### Task to carry out
What is needed is an exact copy of the entries below, from the line that contains "#### Google Pay" through the final line, both included, and nothing else.

[[ Given records open ]]

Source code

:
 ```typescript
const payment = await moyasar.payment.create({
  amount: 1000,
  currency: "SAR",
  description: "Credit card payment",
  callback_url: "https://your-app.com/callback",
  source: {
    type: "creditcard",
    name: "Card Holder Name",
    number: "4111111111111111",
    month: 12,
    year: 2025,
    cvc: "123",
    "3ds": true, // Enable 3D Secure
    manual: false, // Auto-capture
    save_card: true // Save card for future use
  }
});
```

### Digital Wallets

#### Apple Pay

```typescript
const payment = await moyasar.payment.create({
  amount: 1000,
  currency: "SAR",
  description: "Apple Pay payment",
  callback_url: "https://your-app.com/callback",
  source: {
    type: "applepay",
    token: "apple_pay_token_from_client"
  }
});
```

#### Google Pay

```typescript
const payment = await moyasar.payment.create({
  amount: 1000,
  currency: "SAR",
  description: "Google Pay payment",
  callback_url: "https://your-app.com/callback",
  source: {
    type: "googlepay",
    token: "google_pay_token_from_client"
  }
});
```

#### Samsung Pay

[[ Given records closed ]]

### Answer below
#### Google Pay

```typescript
const payment = await moyasar.payment.create({
  amount: 1000,
  currency: "SAR",
  description: "Google Pay payment",
  callback_url: "https://your-app.com/callback",
  source: {
    type: "googlepay",
    token: "google_pay_token_from_client"
  }
});
```

#### Samsung Pay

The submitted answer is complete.